К началу девяностых годов колоссально возросло влияние Чайковского. Миновало время, когда Кругликов, рецензируя его новые сочинения, мог писать: «Жалости подобно, на что теперь Чайковский разменивает свой большой и прекрасный талант», а «Итальянское каприччио» называть «позорным». Мировая слава Чайковского была в своем апогее. Исполнение в Петербурге Третьей сюиты, симфонии «Манфред», оперы «Пиковая дама», музыки к балету «Щелкунчик» было каждый раз настоящим событием. Не было причин обходить Чайковского при составлении программ Русских симфонических концертов. 12 декабря 1888 год а он сам в одном из них продирижировал своей оркестровой фантазией «Буря». Возобновилось знакомство с Корсаковым, завязалась дружба с Глазуновым.

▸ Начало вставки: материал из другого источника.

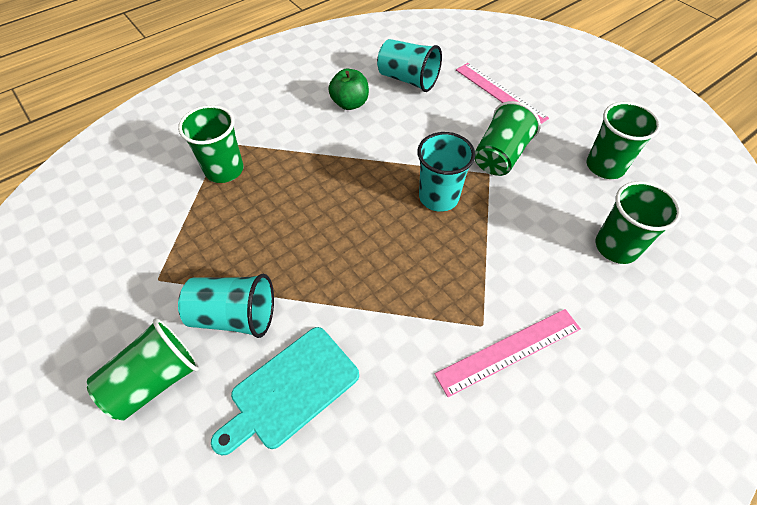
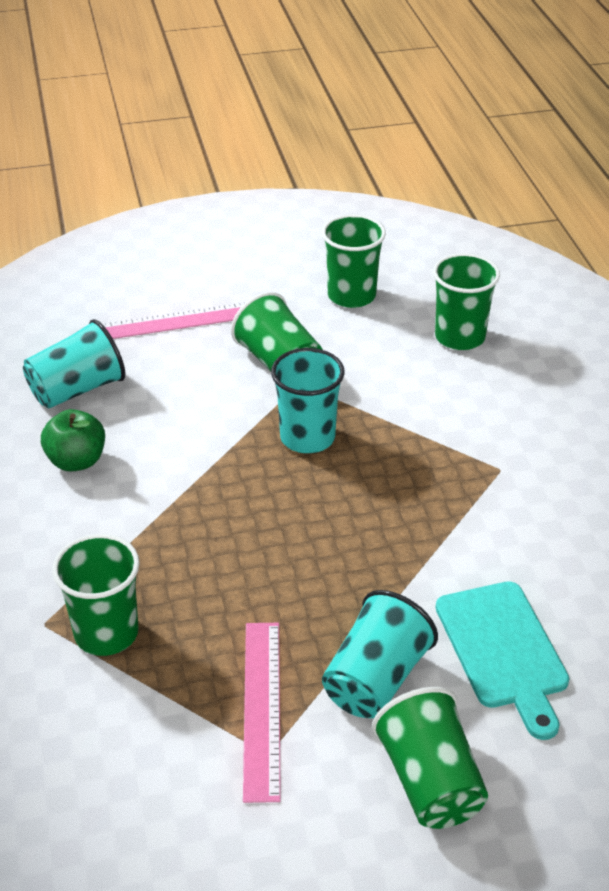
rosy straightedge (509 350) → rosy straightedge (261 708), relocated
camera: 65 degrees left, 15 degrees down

В чуть застоявшуюся, чуть грубоватую атмосферу беляевского содружества он внес свежую струю непринужденного дружелюбия и мягкого изящества.

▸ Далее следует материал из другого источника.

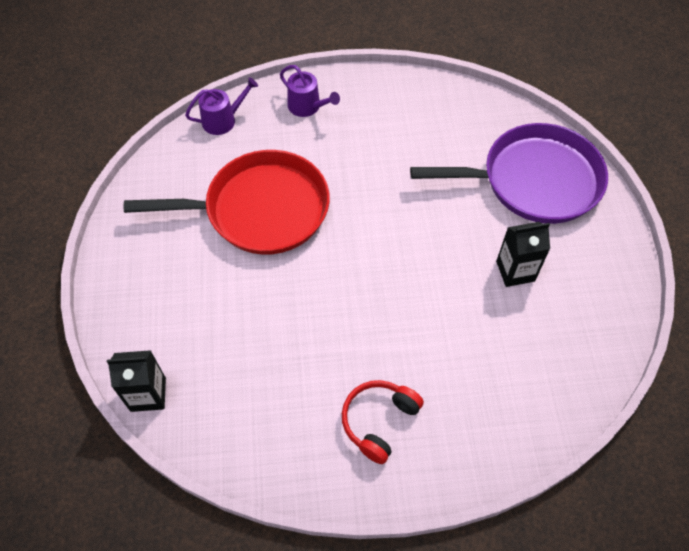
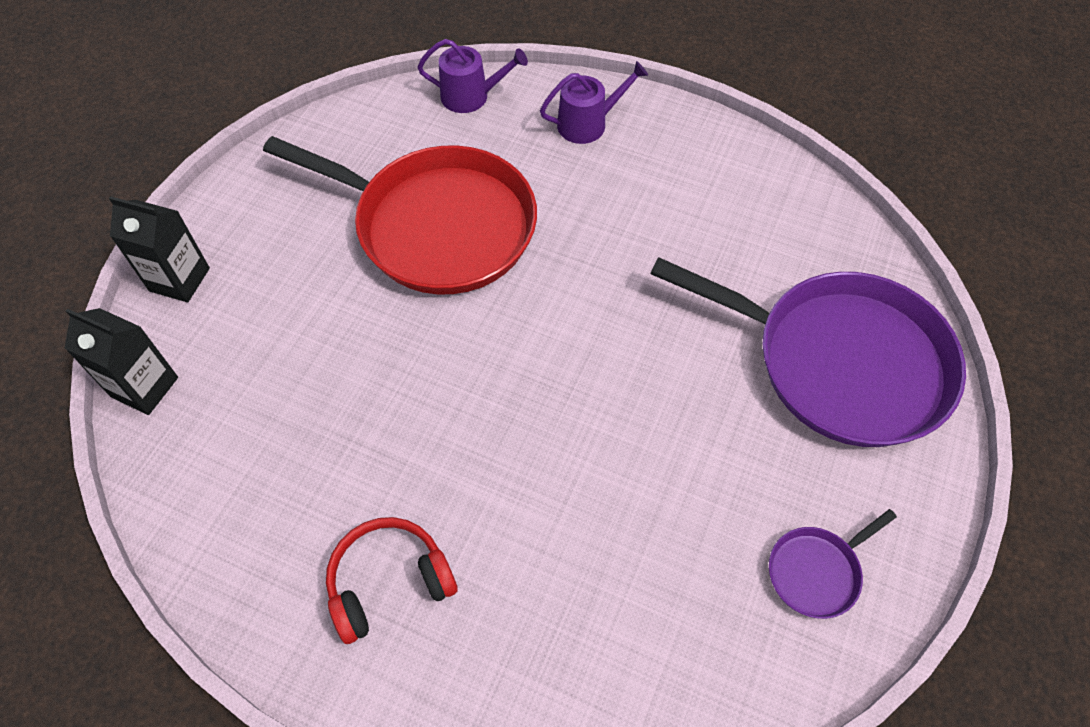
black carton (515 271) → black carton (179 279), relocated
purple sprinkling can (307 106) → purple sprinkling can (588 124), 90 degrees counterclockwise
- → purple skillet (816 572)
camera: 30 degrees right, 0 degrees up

Недаром профессор Петербургской консерватории, прославленный скрипач Л. С. Ауэр называл его маркизом XVIII века. Еще более пленяла непредвзятость и свобода его музыкальных вкусов. Молодежь, воспитанная в строгих балакиревских и корсаковских традициях, от всей души восхищалась безбоязненным отношением Чайковского ко всему легкому, доступному и даже тривиальному. Довольно скоро Петр Ильич перешел на «ты» с Глазуновым и Лядовым (Корсаков говорил «ты» только членам семьи, товарищам времен Морского корпуса и Ф. А. Канилле).
Восхищение личностью и музыкой московского композитора имело и оборотную сторону. «Начиная с этого времени, — писал Корсаков в своих воспоминаниях, имея в виду самый конец 1880-х и начало 1890-х годов, — замечается в беляевском кружке значительное охлаждение и даже немного враждебное отношение к памяти «Могучей кучки» балакиревского периода. Обожание Чайковского и склонность к эклектизму[15]

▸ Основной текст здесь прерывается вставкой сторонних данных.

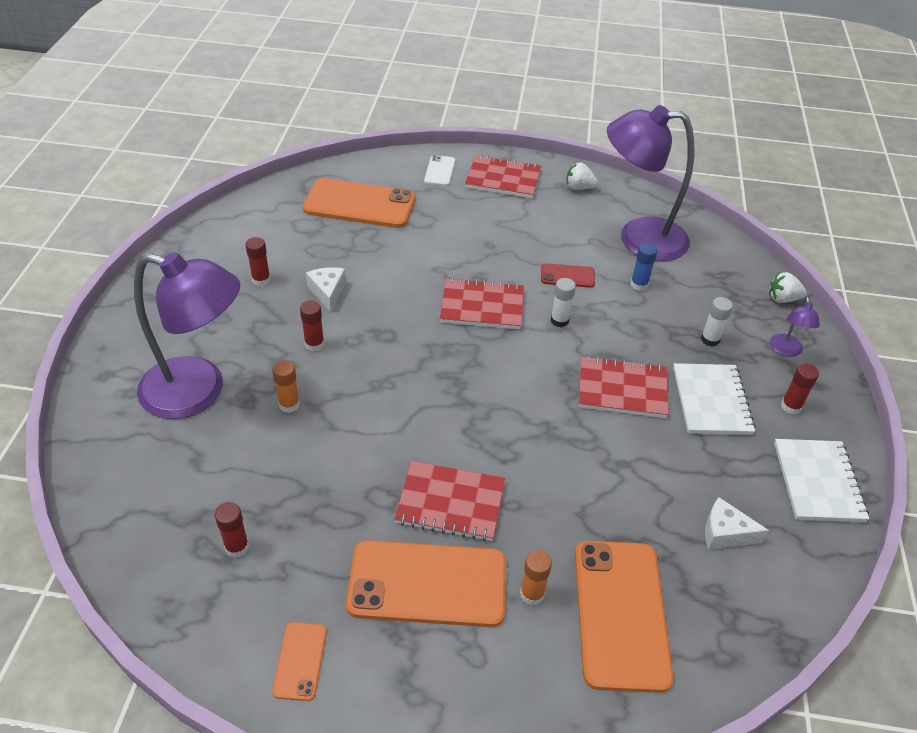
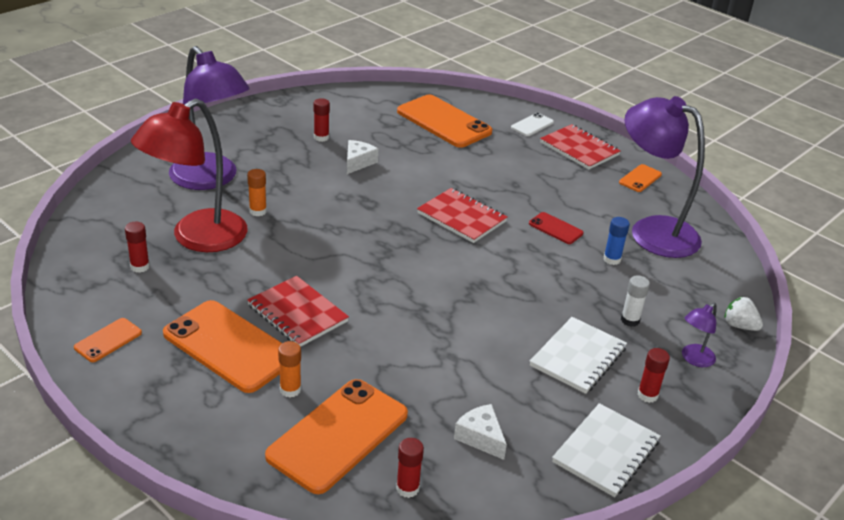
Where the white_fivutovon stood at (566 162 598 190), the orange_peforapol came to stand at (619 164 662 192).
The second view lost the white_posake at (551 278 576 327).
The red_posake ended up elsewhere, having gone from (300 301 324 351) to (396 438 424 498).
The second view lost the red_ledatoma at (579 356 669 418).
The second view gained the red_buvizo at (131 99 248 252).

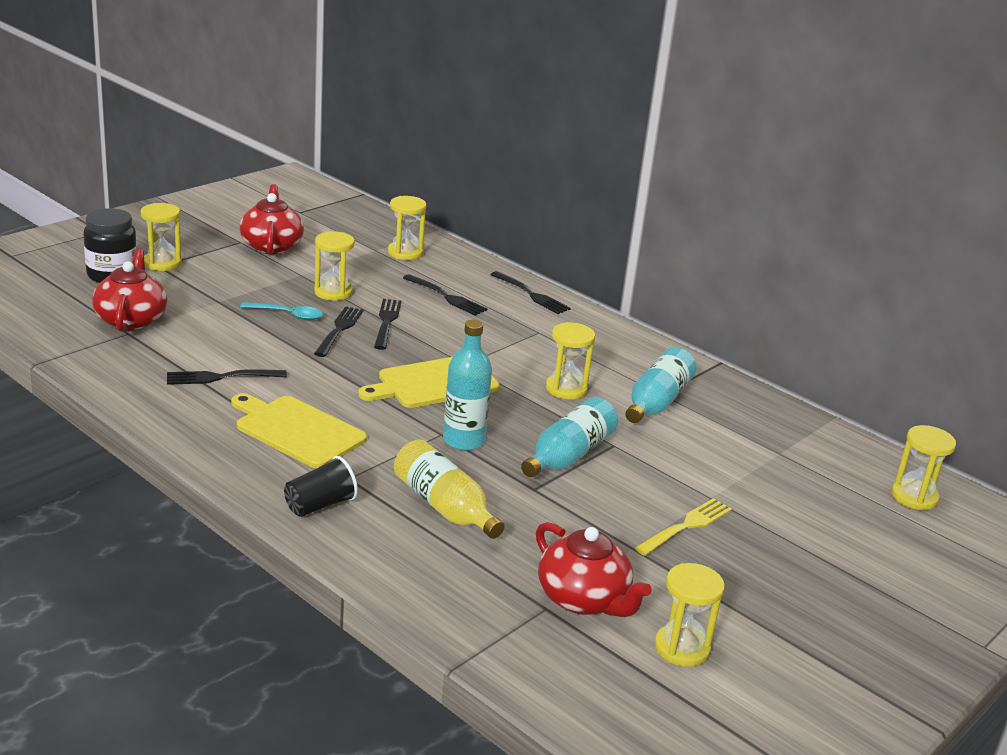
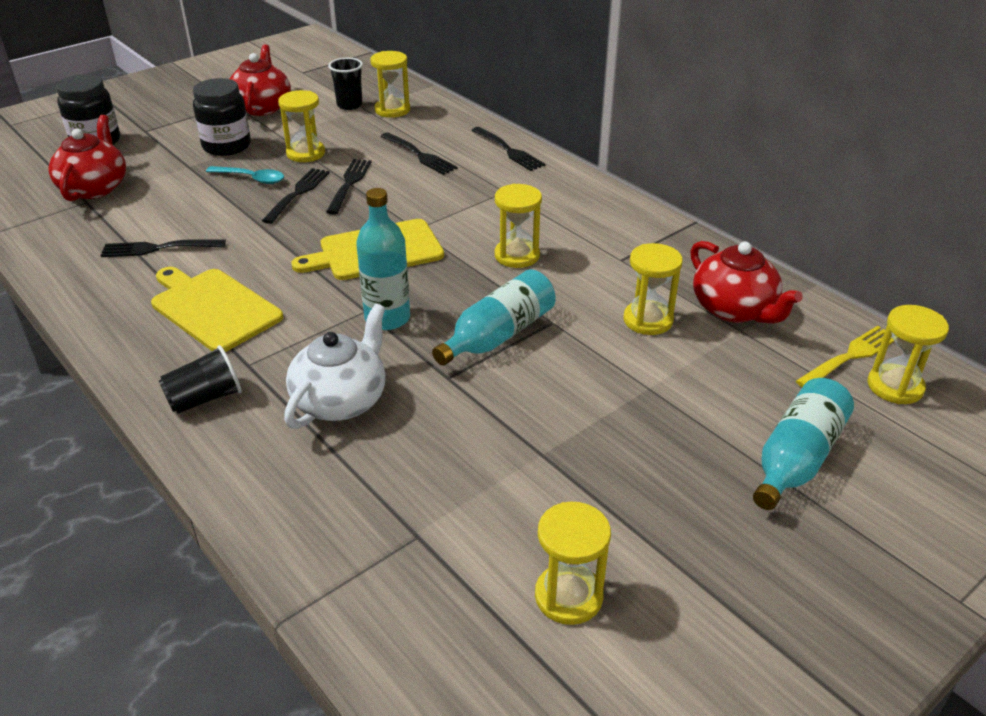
The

, напротив, все более растут». «Новые времена — новые птицы… новые птицы — новые песни. Хорошо это сказано! Но птицы у нас не все новые, а поют новые песни хуже старых», — жалуется он Кругликову в мае 1890 года. С болью и негодованием говорил он позднее: «…Новая русская школа, как таковая, совершенно распалась, и даже слово «кучкист», некогда бранное в устах врагов, стало чуть ли что не бранным в глазах тех лиц, которых эта школа, что говорится, вскормила и вспоила, как, например, Лядов и Глазунов». Для Римского-Корсакова этот поворот его ближайших музыкальных друзей был одним из самых тяжелых ударов, какие ему выпадали на долю. Почва уходила у него из-под ног, дело всей жизни лишалось смысла.